AI is Bad for Writers. Stop it.

We’ve heard the arguments about using AI as a resource as a writer. Recently someone said “it’s like a calculator, but if I’d read every book ever. Why wouldn’t I use it?” And we’ve also heard “sometimes it’s easier to bounce some ideas off of someone.”  People have said they find they think better when in conversation with ChatGPT. We have heard all of these things. And the galling absurd “it’s here, we have to learn how to work with it.”  What on earth are you people talking about? We’re of the concensus that the mental gymnastics it takes to justify using AI aren’t worth it. The case for not using it is obvious but because a lot of people feel a need to try to prove this wrong… here are five reasons.  It feels important to mention why we’re choosing not to use AI in Story Hug – to the best of our ability. Which is really the first point: 

  1. We’re increasingly being forced into it.

    This is mainly the thing that drives us to stay back from the use of AI. It’s breaking the internet. You’re feeling it, too. Stuff that used to work fine is no longer working fine. The rush to put AI into everything is absolutely causing problems. And the hoops one must now jump through to turn AI off in settings will likely become more and more onerous. Ultimately, in order for AI to work, businesses are going to have to cede a massive amount of control of their systems to the companies that manage and operate AI. And while we’re not worried the robots will come to eat us, we are worried about consolidating that much power over what kinds of things get fed to us.
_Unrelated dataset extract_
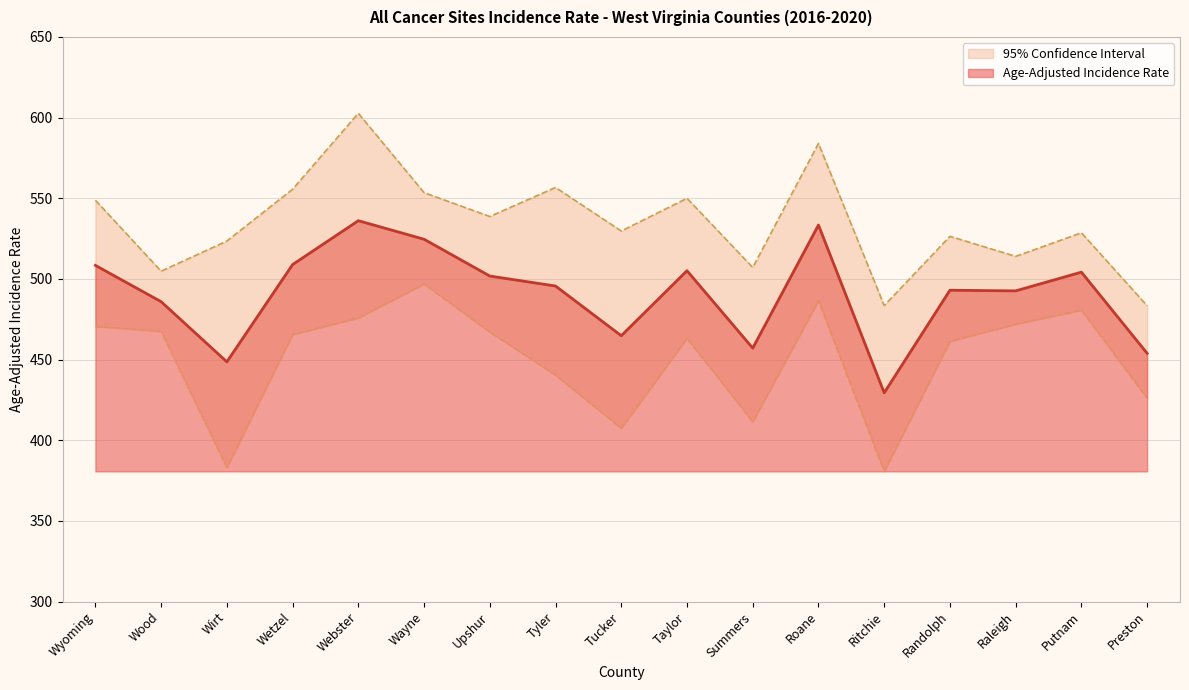

Which series changed the most between Wayne and Roane?

Upper 95% CI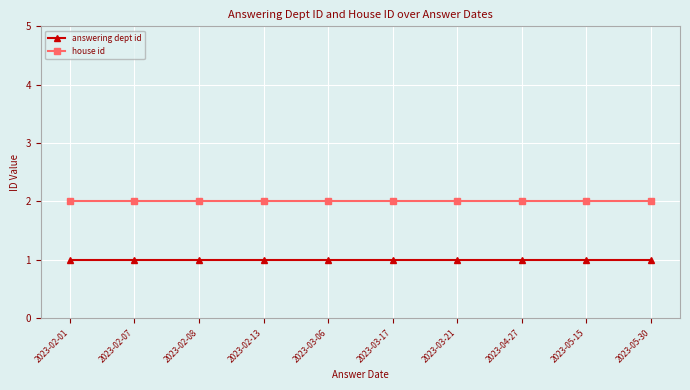

Read the answering dept id value at 2023-02-08.

1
  2. It’s stealing your idea.

    One of the things students always ask is whether or not they should send their story into the world because “what if someone steals it?” The answer is that someone is likely also writing the idea you have and what will make that idea special is YOUR take on it. The first one of you to get that story to market wins. But with AI? Not only are you telling it YOUR version of a story, you’re giving it consent to then use that story to inform someone else’s story. In a rush to get your story onto paper, you’ve given it away to a robot because it feels like it’s giving you a competitive edge. What you’re doing instead is giving YOUR version, the one valuable thing you have – away.

  3. It’s stealing your money.

    If you’ve ever spent time with anyone writing a novel, or written one yourself, you watch a process whereby a really important and beautiful thing happens. For years. For very little money. In the world where that effort pays off. (And it does! Really!)  – a tech company then takes your work, and lets anyone have it. For free. Why? Because we’ve ceded this ground. Tech companies genuinely believe they own your work the moment it is published. And they simply don’t. AI is making money for them based on the intellectual property of everyone.  And they’re winning lawsuits. Centuries of intellectual property? Erased.

  4. It’s what the power structures want.

    It’s long been said that TV and Movies are an industry run by people who hate to read. The casualness with which we hear executives say things like “AI is here and we have to accept it” is really another way to say “we don’t need a writer.” You’re handing your creativity to someone who is trying to make money off of it – for them. Not you. This is how we will watch creativity circle a drain. The dangers of using AI as a writing tool is that all it can do is tell you what the audience expects to happen. That’s what Story Hug is meant to teach you.

  5. It’s drinking Lake Tahoe.

    Not specifically that lake. But every question you ask an AI costs the world an eight ounce glass of water. Each question. Not session. In order to cool the servers, companies must use enormous amounts of water. Equivalent to, yeah, a glass of water. That’s a staggering amount of waste.  And for what? So you can process your own brain faster? Incredibly damning studies are being done at this moment that all say pretty much the same thing: the more we outsource the things that make our own brains work – the more we lose the ability to use our own brains.